Mike maintains a cellar that includes the wines from each of the previous years' featured wineries. From Silver Oak to Banfi, Kendall Jackson to Rombauer, Gallo to Krug, they are collecting dust. "One of these years we should just throw a party and open them all," he laughs.
One that won't be opened is a 35 year-old bottle of Boone's Farm. It is too valuable as an auction item. "The first year we had people telling us the auction items were too expensive," Mike remembers. "So to be funny I put out a bottle of Boone's Farm (a cheap wine from the '70s, that is made by Gallo). Well, a local guy bid $100 for it. The next year he brought it back, a little tattered after spending a year in the back of his truck. So we sold it again." It has become a running joke, but a profitable one as well as the original Boone's Farm is auctioned off each year. "One year, two women bid $4,500 each, we gave it to both of them for six months before they had to bring it back."

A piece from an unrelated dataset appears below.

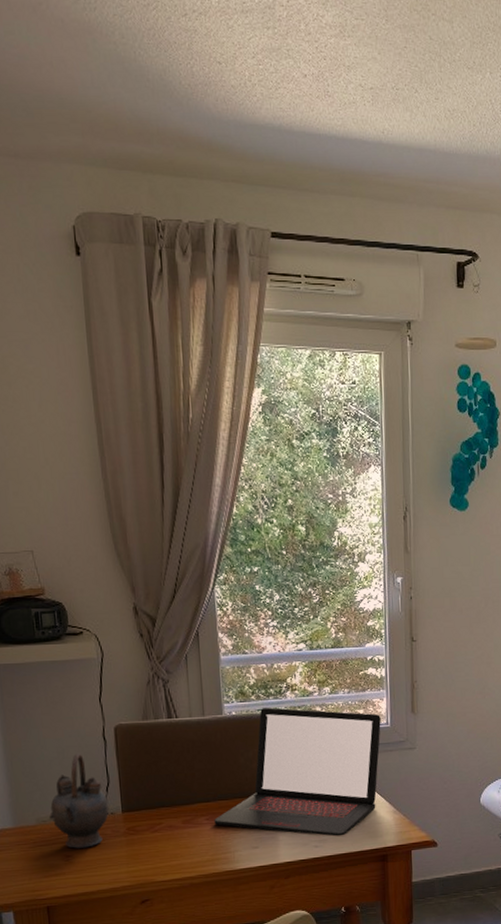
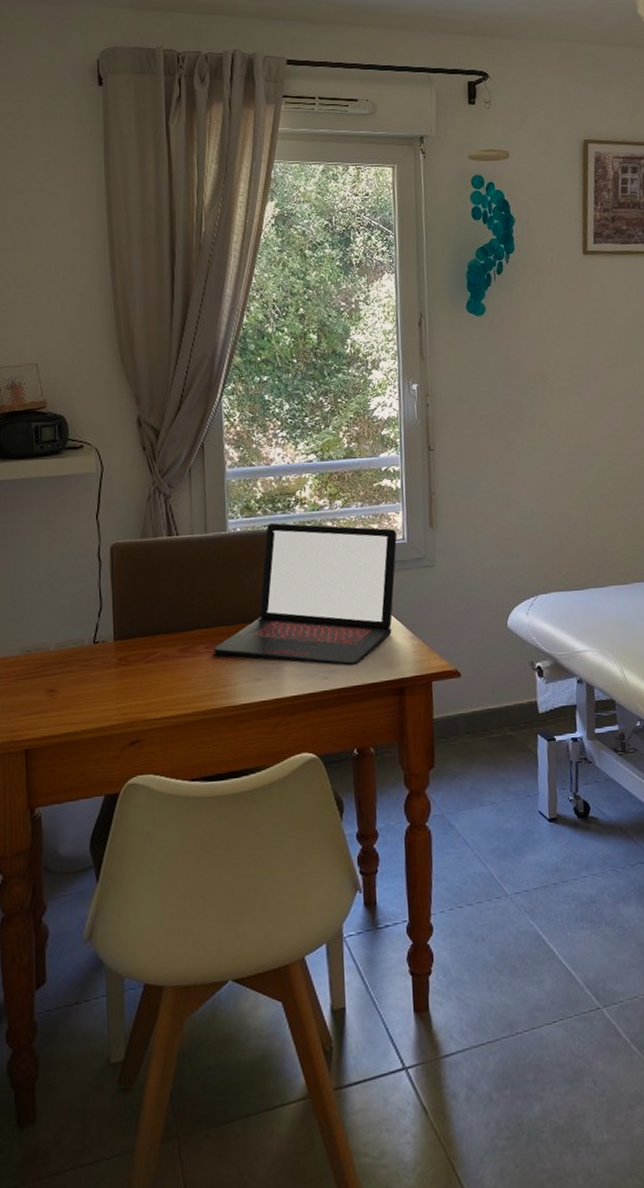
teapot: present [48,753,109,849] -> none [34,575,101,682]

Saturday's event is the party of the year, as all of the local restaurants and wine wholesalers compete to put out their best offerings for the community. From 6 until 10 p.m., bacchanalia reigns at what one person called "Senior Prom for grown ups." And again, charity is what brings everyone together. Silent and live auctions raise funds that go to support the Kelly Smith Employment Center, as well.
Using wine to raise money is not a new concept. But Wine In The Pines shows that with the participation of people, a great wine party can be a powerful thing.